It's an honour to write this after having recently been appointed Chief Scientific Advisor for the BDA. This role offers me a privileged position to help serve and support the dental profession through its national organisation, but also the opportunity to help the wider public with their understanding of the need for, and implications of, new science in oral health.
Time for progress
Dentistry has come a long way in terms of generating new knowledge and understanding over the two decades since I graduated and probably even further for those with more lived experience of the profession's changes over time.
Dentistry has come a long way in terms of generating new knowledge and understanding
Seminal applied health research has answered important questions around filling primary teeth, the need for routine scaling and fixed recall intervals, and the predictors of outcomes following root canal therapy. Equally, we have had cutting-edge translational science that has unpicked some of the causes of common chronic facial pain conditions, identified SARS-COV-2 in the oral cavity, and made exciting progress towards combatting caries and periodontal disease.
Despite making enormous steps forwards, it is fair to say that we still have some way to go; you only have to examine systematic reviews to see that in some areas, including my own area of interest, facial pain, evidence and new understanding is still often sadly lacking.
Facing up to the challenge
To achieve deeper understanding and generate new evidence, we need more voices in research.
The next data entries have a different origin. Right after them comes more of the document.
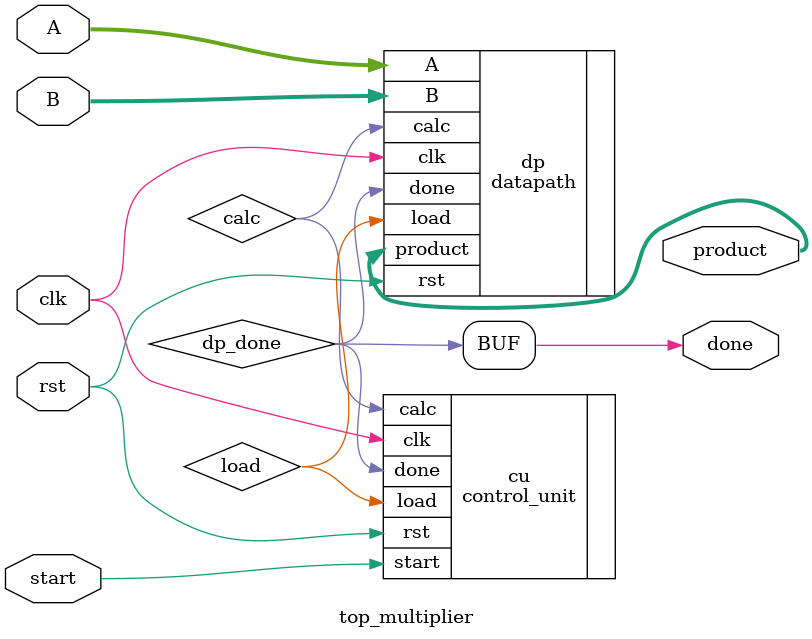
<source format=sv>
module top_multiplier (
    input  logic         clk,   
    input  logic         rst,   
    input  logic         start, 
    input  logic [15:0]  A,
    input  logic [15:0]  B,
    output logic [31:0]  product, 
    output logic         done 
);

    wire load, calc;
    wire dp_done;

    datapath dp (
        .clk    (  clk      ),
        .rst    (  rst      ),
        .load   (  load     ),
        .calc   (  calc     ),
        .A      (  A        ),
        .B      (  B        ),
        .product(  product  ),
        .done   (  dp_done  )
    );

    control_unit cu (
        .clk        (   clk    ),
        .rst        (   rst    ),
        .start      (   start  ),
        .done       (   dp_done),
        .load       (   load   ),
        .calc       (   calc   )
    );

    assign done = dp_done;

    initial begin
        $dumpfile("dump.vcd");
        $dumpvars(0, top_multiplier);
    end

endmodule
</source>
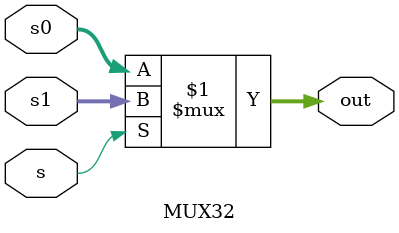
<source format=v>
module MUX32(input[31:0] s0 , input[31:0] s1 , input s , output[31:0] out);
	assign out = s ? s1 : s0;
endmodule

</source>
A good example of this is work recently published in the BDJ by O'Connor et al to ensure the whole dental team across all care settings can influence the research agenda. In this way, multiple voices across the dental profession and the settings in which it practices, can contribute a range of skills and expertise to the full breadth of a research project. I was delighted to see the depth and diversity of perspective and talent on the pre-existing Health and Science committee.
We have recently invited six new members to the committee with different perspectives and expertise, strengthening the mix of early, mid, and senior career researchers and clinical academics and adding to the variety of expertise. This will also help us to provide a stronger voice on scientific matters. It is crucial we continue to encourage patients, the public, new clinicians, researchers, and those wishing to train as clinical academics, into the field.
Encouraging new voices to get involved with research, policy and advocacy enables us to improve how we provide, resource, and organise care for the communities we serve as dental professionals. A good example of the importance in using science to advocate and lobby for change is the Health and Science Committee's role in working with non-oral health groups to secure HPV vaccination for adolescent males.
Embracing new perspectives
Upon joining the Health and Science Committee I was struck by the duality of the committee's name and wanted to spend a little time reflecting on this. Clearly, health is what we as dental professionals all try to protect, maintain, and restore. There can be no health without oral health.
Indeed, the state of oral health is often a proxy for the level of deprivation and general health risk in a community.
There can be no health without oral health.
Inequalities and factors that influence oral health combine, sometimes exponentially, to affect more than just the mouth. We must also be aware of and address intersectionality; where individuals have factors or characteristics that place them at an increased risk of ill health than one characteristic or factor would do alone. We heard some eminent experts in this area talk more about this in the inaugural Conversation of Steele (starts from 11:22 mins) event.
The second part of the committee's name is science. This word, prior to the pandemic, may have conjured up mental images of laboratories with petri dishes, microscopes, or sophisticated machinery. Science is more than that and can result in fantastic achievements in exceedingly short timespans, such as the new understanding of dental/bioaerosol that were developed in just 24 months during the pandemic.
Science is about critically appraising and adjusting according to new knowledge but also requires us to use the right tools for the right job; you wouldn't pick up a slow speed handpiece with a steel bur to cut off a crown and expect to get the outcome you wanted. Equally, if you use the wrong scientific method for the question you were looking to answer you shouldn't expect to get a robust reliable answer.
Science in dentistry is now correctly, and more routinely, embracing many more disciplines than it has ever done before including economics, anthropology, and sociology. Using the right tool for the right job is critical and we should look to continue to expand our repertoire in dentistry to help solve some problems.
Working for professionals and patients
It has never been more important for us to challenge anecdote with science and new understanding. We must translate this into new therapies providing better care and outcomes. We must then in turn ensure these new therapies are implemented within an appropriately structured and remunerated evidence-based oral healthcare system.
I hope that most dental professionals would agree these three areas are critical and something we'd all like to see happen on a regular basis.
It would be foolish to promise a utopia in such challenging times, but I can promise that I will engage and work with the widest possible group of colleagues to try and use the broadest scope of science to its best effect for all our population, patients, and profession.